Win XP Group Policy forbids gpedit.msc deadlock solution

In order to ensure the security of Windows XP system, many friends have set the "Run only licensed Windows application" item on the public computer to prevent the external program from destroying the system. Inadvertently or in order to prevent others from modifying the group policy, some friends simply excluded the "gpedit.msc" file from being allowed to run the program. As a result, the system was locked, resulting in the inability to run all programs. Install the system. In fact, there are reasons for this, and there are still solutions to this problem.

1. Plan Task Method

Open "Control Panel" → "Task Schedule", start the wizard to create a task plan called MMC, the program is "C:WindowsSystem32mmc.exe" . After finishing, right-click the newly created MMC in the task plan window and select “Run”. In the open console program window, click “File” → “Open” in the menu bar to navigate to the “C:WindowsSystem32gpedit.msc” program and open it. Group Policy Edit window, expand "Local Computer Policy" → "User Configuration" → "Administrative Templates" → "System", double-click "Run only licensed Windows application" in the right pane, set it in the pop-up window. Is "not configured". Click "OK" to exit and close the group policy editing window. When the "Save changes to gpedit.msc" query window pops up, click "Yes" to confirm the save, you can unlock.

2. Safe Mode Method

In fact, this limitation of Group Policy is achieved by loading the registry specific key value, which is not loaded in safe mode. Press and hold the F8 key after rebooting, in the multi-boot menu window that opens, select "Safe Mode with Command Prompt". After entering the desktop, enter "C:WindowsSystem32mmc.exe" at the command prompt of the startup, start the console, and then remove the restriction according to the above operation. Finally, restart the normal login system to unlock. In addition, many of the restrictions of Group Policy cannot be effective in Safe Mode. If you encounter restrictions that cannot be lifted, you may want to go to find a solution.

3.Rename the program method

When setting the "Run only licensed Windows application" policy, you need to add the allow program to the list, if you remember the license program name that was originally set And in the allow list to add any of the types of .com, .bat, .exe, such as only allow "QQ.exe" to run, then you can open the "C: WindowsSystem32" folder, which will be mmc Rename the .exe program to qq.exe and run it.
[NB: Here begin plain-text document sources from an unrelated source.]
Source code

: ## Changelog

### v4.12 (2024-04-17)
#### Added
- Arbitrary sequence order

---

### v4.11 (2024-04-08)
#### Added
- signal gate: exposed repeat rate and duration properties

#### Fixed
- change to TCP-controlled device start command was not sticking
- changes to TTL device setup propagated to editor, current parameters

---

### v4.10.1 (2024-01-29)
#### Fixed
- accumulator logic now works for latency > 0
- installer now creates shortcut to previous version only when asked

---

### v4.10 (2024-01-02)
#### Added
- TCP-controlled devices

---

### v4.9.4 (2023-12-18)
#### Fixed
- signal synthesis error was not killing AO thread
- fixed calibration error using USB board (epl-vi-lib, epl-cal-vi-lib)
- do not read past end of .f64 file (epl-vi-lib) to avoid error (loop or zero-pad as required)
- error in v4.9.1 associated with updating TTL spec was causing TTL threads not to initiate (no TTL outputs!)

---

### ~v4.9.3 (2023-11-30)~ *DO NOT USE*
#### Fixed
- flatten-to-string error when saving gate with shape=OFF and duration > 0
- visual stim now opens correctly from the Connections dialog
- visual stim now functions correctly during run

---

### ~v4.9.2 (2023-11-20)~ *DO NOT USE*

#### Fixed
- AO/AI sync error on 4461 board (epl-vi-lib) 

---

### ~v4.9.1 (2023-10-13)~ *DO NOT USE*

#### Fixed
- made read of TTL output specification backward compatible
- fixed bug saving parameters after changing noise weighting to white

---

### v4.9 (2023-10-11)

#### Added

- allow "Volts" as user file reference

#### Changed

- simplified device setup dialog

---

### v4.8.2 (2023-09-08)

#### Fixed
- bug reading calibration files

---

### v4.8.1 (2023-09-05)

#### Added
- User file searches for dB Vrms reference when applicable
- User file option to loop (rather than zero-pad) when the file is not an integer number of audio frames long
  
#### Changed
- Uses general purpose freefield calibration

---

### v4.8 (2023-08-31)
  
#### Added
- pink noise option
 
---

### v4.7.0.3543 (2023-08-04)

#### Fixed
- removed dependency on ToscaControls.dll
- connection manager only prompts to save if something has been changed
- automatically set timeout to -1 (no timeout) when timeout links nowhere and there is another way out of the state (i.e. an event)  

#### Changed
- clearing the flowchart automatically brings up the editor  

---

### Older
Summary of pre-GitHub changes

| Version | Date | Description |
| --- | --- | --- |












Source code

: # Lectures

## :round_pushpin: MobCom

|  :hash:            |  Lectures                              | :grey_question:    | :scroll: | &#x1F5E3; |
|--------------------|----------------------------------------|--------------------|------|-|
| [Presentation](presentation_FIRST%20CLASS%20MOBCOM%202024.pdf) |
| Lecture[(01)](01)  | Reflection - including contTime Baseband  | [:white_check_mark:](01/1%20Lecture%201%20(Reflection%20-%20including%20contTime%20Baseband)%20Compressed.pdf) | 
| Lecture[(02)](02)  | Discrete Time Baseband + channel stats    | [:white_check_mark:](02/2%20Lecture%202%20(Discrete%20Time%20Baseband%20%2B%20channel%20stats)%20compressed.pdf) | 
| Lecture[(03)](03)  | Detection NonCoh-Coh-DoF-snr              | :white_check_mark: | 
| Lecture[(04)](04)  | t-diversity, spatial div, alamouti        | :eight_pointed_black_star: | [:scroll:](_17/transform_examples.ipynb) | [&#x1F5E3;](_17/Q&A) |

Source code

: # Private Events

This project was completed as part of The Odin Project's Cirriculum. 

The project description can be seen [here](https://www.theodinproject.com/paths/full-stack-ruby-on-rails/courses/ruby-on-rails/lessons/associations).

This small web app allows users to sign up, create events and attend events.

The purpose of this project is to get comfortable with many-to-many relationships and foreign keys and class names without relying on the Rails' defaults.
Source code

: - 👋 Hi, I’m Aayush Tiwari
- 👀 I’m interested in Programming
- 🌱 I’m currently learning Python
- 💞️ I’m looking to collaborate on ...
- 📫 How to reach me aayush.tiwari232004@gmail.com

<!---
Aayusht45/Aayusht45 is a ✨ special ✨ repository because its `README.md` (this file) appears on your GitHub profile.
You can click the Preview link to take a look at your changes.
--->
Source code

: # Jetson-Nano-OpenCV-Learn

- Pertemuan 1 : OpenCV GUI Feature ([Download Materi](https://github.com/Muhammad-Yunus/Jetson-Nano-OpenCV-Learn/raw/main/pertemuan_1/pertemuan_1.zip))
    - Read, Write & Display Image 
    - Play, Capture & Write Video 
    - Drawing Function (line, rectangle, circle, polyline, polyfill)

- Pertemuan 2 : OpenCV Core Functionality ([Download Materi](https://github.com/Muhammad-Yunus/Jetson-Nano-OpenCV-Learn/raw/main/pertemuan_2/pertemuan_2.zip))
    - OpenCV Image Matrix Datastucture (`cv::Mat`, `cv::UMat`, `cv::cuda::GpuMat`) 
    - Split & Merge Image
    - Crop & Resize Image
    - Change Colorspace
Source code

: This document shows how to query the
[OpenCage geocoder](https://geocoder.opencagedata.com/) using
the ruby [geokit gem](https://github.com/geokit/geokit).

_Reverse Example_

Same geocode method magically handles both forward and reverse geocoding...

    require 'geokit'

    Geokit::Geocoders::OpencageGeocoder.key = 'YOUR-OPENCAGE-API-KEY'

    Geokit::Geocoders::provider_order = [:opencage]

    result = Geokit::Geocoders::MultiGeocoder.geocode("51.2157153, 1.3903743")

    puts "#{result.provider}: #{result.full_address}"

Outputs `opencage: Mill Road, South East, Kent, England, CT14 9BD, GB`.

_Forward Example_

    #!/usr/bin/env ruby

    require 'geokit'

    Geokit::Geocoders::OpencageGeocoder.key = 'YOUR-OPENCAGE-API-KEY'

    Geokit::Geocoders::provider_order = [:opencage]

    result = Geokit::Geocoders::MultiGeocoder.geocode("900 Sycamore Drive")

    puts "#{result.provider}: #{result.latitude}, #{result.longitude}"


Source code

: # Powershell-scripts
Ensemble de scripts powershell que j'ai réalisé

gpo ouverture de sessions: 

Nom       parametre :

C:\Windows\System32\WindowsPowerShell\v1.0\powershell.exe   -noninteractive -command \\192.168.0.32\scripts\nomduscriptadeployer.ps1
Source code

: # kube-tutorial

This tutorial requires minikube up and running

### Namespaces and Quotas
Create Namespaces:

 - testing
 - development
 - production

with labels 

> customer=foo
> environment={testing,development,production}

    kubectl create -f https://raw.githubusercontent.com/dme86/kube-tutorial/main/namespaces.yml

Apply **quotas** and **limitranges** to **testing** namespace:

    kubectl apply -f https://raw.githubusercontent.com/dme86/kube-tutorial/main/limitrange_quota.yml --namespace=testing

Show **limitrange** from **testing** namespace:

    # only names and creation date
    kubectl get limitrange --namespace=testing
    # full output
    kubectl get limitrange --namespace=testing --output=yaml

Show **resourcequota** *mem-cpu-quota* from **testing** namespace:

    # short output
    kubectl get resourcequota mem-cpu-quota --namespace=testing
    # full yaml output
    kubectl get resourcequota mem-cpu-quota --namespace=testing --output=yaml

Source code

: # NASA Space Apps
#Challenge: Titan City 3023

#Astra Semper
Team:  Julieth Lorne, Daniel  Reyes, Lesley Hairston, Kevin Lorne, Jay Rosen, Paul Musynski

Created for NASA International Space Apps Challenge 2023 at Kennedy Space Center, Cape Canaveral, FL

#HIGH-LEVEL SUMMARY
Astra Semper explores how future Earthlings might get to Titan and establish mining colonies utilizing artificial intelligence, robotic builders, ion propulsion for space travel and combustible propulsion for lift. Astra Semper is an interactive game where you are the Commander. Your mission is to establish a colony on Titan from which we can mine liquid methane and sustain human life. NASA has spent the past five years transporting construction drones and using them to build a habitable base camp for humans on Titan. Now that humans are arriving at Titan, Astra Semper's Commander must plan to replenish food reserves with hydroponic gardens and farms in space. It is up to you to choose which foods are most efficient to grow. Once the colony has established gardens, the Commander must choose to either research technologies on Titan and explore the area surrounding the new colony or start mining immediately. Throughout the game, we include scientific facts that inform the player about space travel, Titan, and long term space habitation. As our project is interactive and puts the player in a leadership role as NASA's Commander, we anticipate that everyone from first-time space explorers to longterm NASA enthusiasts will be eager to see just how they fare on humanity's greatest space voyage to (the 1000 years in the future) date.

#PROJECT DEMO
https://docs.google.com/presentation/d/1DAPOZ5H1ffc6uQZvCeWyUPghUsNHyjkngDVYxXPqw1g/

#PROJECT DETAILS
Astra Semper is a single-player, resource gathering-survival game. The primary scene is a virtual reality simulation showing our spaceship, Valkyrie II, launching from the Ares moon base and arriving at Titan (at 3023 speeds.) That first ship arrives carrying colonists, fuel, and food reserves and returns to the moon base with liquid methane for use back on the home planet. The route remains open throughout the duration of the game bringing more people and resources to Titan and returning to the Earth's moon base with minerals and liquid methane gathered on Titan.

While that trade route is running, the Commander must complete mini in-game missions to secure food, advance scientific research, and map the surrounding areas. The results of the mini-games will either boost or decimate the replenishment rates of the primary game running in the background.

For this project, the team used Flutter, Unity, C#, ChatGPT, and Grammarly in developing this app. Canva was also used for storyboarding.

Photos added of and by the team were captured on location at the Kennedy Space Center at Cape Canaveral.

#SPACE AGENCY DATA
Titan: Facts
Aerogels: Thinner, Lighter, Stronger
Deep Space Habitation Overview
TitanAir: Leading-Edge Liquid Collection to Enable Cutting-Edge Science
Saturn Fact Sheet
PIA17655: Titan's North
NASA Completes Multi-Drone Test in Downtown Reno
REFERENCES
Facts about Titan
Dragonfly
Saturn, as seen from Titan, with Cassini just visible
Similarly, if you want to keep the limit, you can rename the program you need to run to qq.exe, but others can only run QQ when using the computer. If the list of allowed programs is included with regedit.exe, open the registry, expand the "HKEY_LOCAL_MACHINESOFTWAREMicrosoft WindowsNTCurrentVersionWinLogon" branch, and double-click the Userinit subkey in the right window. In the window that opens, change its value to "C:WindowsSystem32userinit.exe,mmc.exe" to enable mmc.exe to boot. After this modification and restart, the console will be automatically run the next time you turn it on, to open the Group Policy Editor to unlock it.

This setting of Group Policy only prevents users from launching programs from Windows Explorer. In fact, many programs in the system can run independently. If you load the desktop process, system service, system screen saver, etc., it is not blocked, so just replace mmc.exe with the above file. To replace the screen saver Logon.scr as an example, first open the "C:WindowsSystem32dllcache" folder, find the Logon.scr file and copy it to the D: drive, then delete the screen saver file in the "C:windowsSystem32dllcache" folder. Preventing the system's file protection function prevents us from changing and deleting system files. At this time, the system will pop up the inquiry window "System file has been changed to unrecognized version, please insert WinXP SP2 CD repair", click "Cancel". Then open the "C:WindowsSystem32" folder, find the Logon.scr file to delete it, and rename mmc.exe to Logon.scr.

Go back to the desktop, right-click in the space and select "Properties". In the pop-up window, click the "Screen Saver" tab, then select "Logon" in the screen saver list, click "Preview" At this time, although the system will prompt to find the selected file, but in the background, the console program "mmc.exe" is started, and the restriction can be set. Note that after completing the operation, it is best to copy the d:Logon.scr file back to the original folder.

4. Key combination startup method

Although all programs in the system are locked, pressing Ctrl+Alt+Del can start the task manager. Since the combination key can be used to start the taskmgr.exe program. Then just use mmcexe to replace taskmgr.exe, you can start Group Policy to unlock. Same as above, first enter the "C:Windows System32dllcache" folder, find the taskmgr.exe program and rename it to taskmgr1.exe, then enter the "C:WindowsSystem32" folder, find and rename the taskmgr.exe file to taskmgr1.exe . Now rename the mmc.exe file to taskmgr.exe, then press Ctrl+Alt+Del and you will see that the console program is started. After setting up the group policy, you can restore the task manager back to the original name.